RECUERDO que en algún momento del año 2019, en el que ahora estamos, tenía lugar la acción de la película Blade Runner. Cuando la vi por primera vez, hacia 1983, pensaba que ese futuro lejano no llegaría nunca. O que lo alcanzaría con tanta lentitud que el tránsito se me haría casi eterno. Toda una equivocación. Pocas obras de ciencia-ficción han acertado tanto en su estética, en sus fantasías, en sus adivinanzas. Sí, vivimos en un mundo superpoblado, de casi 8.000 millones de habitantes, donde ya no existen territorios sin domesticar; las ciudades son lugares inhóspitos, oscuros, cuarteados en guetos, con servicios públicos colapsados en muchos casos; las habita una amalgama inconexa de razas y pueblos que mantienen sus lenguas y costumbres bajo un fino y precario tamiz de cohesión social: la mayoría conocemos una jerga común, con palabras de aquí de allí, en la que nos hacemos entender; no se ven niños por las calles, ni siquiera jugando, porque apenas existen salvo en los complejos espaciales fuertemente defendidos donde viven los privilegiados; diez o doce conglomerados económicos, la mayoría de origen chino e indio, dominan las finanzas mundiales.

Europa hace tiempo que dejó de importar en el tablero global de las decisiones: ya no producimos nada y hemos quedado como una especie de museo fosilizado adonde acuden en sus días de vacaciones las masas laboriosas del Lejano Oriente; nosotros, aquí, con una naturaleza degradada en extremo, pasamos meses, años, sin poder acercarnos a ver un bosque florecer en primavera o un arroyo limpio discurrir entre rocas cubiertas de musgo; la biotecnología, como presagiaba la novela de Philip K. Dick en la que se basa el filme, ha escapado del control que creíamos tener sobre ella: nuestros clones comienzan a desobedecer los programas.

Y hace alrededor de diez años comenzó el periodo que los historiadores han bautizado como El Fin de la Prosperidad Creciente. Hasta ese momento nos rodeaba un mundo de seguridades y certezas que pronto se resquebrajaría. Entonces empezaron a producirse, con reciente intensidad, las malas noticias. Una tras otra. Después de un largo tiempo de bonanza que Europa había iniciado en los años cincuenta y España en los noventa, en el que la marea de las prestaciones y los derechos sociales no había hecho sino subir, llegó la época del reflujo. Durante los primeros años, algunos, los más miopes, lo achacaron todo al mayor o menor acierto de quienes entonces gobernaban, como si el declive del Imperio Romano hubiera sido responsabilidad exclusiva de este o aquel emperador, y no se debiera, sobre todo, a otras causas más profundas. Las cosas no mejoraron demasiado cuando cambiaron los gobiernos.

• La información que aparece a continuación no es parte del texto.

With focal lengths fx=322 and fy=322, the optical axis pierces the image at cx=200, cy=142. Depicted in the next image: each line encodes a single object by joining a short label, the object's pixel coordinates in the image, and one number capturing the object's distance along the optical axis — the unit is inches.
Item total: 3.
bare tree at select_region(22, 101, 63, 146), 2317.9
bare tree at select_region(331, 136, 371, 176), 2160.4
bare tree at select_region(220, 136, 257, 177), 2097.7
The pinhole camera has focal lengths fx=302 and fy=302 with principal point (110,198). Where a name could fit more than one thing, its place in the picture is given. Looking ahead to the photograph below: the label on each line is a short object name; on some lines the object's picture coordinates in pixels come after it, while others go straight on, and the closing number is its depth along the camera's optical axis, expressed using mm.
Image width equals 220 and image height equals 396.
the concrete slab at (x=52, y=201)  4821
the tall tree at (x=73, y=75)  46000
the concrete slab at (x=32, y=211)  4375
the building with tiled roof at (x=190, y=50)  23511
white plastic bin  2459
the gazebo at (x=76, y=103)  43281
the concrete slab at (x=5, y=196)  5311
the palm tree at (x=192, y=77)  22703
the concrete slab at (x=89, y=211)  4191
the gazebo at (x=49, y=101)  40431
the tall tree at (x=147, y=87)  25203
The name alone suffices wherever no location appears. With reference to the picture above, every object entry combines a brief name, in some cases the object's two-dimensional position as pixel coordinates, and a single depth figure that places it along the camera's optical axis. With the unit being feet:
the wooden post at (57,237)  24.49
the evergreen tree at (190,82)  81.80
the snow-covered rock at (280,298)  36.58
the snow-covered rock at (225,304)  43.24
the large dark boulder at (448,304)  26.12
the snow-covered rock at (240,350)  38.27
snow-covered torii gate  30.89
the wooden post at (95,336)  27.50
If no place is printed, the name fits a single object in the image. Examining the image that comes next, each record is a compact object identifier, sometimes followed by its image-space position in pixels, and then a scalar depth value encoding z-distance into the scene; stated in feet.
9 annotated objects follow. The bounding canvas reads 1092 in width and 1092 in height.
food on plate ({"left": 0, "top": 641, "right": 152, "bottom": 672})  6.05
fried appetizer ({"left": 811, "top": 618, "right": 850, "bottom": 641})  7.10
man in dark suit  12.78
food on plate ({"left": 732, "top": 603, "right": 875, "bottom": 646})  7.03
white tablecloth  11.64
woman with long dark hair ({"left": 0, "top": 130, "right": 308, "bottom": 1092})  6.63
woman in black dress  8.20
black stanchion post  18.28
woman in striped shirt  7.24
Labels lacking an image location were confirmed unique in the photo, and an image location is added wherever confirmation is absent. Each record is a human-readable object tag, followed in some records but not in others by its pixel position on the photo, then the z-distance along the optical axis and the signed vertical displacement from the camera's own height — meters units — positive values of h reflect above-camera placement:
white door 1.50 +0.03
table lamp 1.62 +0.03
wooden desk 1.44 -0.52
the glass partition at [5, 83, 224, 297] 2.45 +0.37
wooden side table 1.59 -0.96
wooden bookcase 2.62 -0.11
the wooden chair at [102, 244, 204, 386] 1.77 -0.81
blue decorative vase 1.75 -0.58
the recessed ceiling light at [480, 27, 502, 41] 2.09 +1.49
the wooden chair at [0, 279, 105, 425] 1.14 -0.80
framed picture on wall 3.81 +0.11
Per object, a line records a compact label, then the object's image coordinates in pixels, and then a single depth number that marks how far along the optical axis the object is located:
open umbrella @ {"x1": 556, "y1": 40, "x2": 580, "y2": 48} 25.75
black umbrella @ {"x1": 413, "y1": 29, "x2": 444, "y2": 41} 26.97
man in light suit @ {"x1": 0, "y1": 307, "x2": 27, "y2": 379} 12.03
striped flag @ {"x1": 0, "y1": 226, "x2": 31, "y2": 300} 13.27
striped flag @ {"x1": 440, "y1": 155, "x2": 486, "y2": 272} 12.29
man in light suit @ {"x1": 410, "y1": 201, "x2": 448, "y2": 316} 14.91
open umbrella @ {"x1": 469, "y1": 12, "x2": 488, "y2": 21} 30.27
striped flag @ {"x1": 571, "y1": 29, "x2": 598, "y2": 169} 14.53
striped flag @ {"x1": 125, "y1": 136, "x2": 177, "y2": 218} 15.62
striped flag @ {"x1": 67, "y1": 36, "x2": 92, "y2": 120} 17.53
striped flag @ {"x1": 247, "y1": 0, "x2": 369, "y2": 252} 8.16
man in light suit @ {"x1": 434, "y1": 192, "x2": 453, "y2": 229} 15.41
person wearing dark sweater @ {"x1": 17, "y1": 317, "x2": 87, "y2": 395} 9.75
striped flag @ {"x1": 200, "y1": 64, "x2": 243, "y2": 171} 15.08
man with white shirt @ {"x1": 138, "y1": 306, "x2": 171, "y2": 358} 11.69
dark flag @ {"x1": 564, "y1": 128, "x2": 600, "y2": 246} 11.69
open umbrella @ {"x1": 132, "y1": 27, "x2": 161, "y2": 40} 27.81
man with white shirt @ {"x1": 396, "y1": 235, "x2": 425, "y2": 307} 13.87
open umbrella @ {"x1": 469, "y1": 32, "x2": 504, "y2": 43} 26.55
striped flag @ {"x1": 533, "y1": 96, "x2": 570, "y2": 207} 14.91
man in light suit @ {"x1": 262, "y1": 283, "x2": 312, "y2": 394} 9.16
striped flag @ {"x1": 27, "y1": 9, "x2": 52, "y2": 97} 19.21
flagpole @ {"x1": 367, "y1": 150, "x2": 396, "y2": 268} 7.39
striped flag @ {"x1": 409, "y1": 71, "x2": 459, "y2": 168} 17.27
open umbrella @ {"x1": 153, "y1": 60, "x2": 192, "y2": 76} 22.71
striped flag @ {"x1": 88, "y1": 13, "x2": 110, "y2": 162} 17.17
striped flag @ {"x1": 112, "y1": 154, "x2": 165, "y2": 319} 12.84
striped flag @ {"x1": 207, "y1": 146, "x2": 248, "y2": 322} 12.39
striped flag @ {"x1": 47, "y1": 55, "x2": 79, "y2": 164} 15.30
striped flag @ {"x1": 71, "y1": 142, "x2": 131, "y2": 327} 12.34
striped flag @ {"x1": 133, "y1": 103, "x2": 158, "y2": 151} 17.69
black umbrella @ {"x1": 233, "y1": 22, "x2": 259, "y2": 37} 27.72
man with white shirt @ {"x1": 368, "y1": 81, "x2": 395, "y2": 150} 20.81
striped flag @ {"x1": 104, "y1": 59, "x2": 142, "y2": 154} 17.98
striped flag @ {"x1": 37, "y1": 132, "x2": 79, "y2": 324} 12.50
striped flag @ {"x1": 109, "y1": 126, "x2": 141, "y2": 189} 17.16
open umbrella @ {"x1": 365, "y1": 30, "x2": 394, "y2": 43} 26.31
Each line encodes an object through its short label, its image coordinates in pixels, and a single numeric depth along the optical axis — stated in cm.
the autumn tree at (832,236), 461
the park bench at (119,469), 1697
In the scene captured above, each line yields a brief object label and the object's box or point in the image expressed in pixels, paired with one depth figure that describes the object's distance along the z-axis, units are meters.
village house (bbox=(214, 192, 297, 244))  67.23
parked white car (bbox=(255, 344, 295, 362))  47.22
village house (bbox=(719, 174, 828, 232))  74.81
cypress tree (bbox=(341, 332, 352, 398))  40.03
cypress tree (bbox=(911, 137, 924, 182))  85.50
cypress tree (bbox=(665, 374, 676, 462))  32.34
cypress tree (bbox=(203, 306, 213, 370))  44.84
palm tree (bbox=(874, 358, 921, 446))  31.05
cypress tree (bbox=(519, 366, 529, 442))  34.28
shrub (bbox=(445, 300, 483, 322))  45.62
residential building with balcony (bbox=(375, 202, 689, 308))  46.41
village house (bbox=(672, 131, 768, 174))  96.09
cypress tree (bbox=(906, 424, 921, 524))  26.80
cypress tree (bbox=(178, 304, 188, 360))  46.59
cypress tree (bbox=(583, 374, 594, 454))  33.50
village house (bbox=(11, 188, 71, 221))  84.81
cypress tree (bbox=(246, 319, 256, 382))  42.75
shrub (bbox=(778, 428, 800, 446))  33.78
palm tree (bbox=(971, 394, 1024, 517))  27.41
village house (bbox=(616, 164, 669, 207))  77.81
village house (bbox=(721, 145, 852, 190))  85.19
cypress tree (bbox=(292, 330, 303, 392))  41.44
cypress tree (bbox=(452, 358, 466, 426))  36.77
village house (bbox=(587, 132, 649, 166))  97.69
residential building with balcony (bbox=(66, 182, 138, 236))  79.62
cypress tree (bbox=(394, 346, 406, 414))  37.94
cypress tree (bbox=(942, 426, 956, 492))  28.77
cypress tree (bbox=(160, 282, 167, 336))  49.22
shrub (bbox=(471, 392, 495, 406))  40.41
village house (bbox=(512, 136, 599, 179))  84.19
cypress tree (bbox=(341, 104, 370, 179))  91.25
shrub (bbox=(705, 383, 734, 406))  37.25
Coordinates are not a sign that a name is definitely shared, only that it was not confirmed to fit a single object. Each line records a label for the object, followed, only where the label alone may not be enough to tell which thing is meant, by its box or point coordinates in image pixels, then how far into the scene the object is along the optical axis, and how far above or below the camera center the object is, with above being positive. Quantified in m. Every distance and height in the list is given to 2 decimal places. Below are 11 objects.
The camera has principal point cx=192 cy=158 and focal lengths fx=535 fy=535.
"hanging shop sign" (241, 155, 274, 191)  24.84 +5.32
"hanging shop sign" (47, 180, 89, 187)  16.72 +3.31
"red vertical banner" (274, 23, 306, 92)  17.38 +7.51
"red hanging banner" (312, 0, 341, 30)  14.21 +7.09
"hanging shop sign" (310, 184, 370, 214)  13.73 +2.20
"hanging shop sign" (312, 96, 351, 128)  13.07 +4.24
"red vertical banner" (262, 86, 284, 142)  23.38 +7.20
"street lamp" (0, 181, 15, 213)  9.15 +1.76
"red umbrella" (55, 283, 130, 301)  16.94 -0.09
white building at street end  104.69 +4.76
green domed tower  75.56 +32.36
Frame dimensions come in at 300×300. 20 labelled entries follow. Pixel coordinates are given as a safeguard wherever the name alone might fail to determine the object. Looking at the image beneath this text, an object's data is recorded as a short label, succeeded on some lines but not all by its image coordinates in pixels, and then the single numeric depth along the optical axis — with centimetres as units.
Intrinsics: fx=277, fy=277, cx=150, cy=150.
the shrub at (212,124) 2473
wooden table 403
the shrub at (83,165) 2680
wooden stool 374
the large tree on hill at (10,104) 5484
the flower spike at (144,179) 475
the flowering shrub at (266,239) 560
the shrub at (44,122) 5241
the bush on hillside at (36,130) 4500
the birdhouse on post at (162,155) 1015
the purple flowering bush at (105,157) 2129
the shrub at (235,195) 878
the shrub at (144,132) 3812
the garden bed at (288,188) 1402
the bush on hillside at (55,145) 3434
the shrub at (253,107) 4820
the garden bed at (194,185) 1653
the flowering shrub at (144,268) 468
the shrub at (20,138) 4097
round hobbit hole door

Al principio se pensó que aquella situación de zozobra sería un puro tránsito, que con decisiones coyunturales más o menos acertadas se retornaría a la bonanza anterior, que reduciendo el déficit, o determinadas partidas de gasto, o aumentando éste o aquél tributo, sería factible reconducir la situación. Pero no iba a ser así. Las disposiciones tomadas a mediados de aquel 2010, inevitables en su mayoría, no constituyeron sino la avanzadilla de lo que vendría después en todo el continente. Nos era difícil entender que una demografía egoísta, nuestra escasa competitividad con naciones emergentes, el endeudamiento continuo y nuestro generoso sistema de protección, pensado para otras circunstancias muy distintas y para un mundo no globalizado, todo ello, hacía muy difícil el mantenimiento de esa Prosperidad Creciente: la joya a la que nos aferrábamos nos llevaba al fondo de la sima.

Las medidas más duras fueron tomadas, años después, precisamente por quienes más criticaron aquéllas: las prestaciones adquirieron, como tantas otras cosas y servicios, como los alimentos, la ropa, la cultura o los viajes, el carácter de low cost, y además empezaron a ser discriminadas en función de la renta y patrimonio de cada uno: nada iba a ser gratis, nada universal. Se implantó el copago sanitario, tantas veces debatido; la edad de jubilación comenzó a aumentar imparablemente, e incluso hoy existen defensores de una fecha limite en la percepción de las mismas; ya entonces la estabilidad en el empleo y la planificación a medio plazo de cualquier decisión de economía doméstica se convirtió en una quimera.

Quienes preveían rebeliones y protestas se equivocaron. Nos han enganchado a los gadgets electrónicos, carecemos de iniciativas, y nuestra memoria es frágil como una lámina de cristal. Nos hemos convertido casi en robots. Y los robots quieren ser como eran los humanos.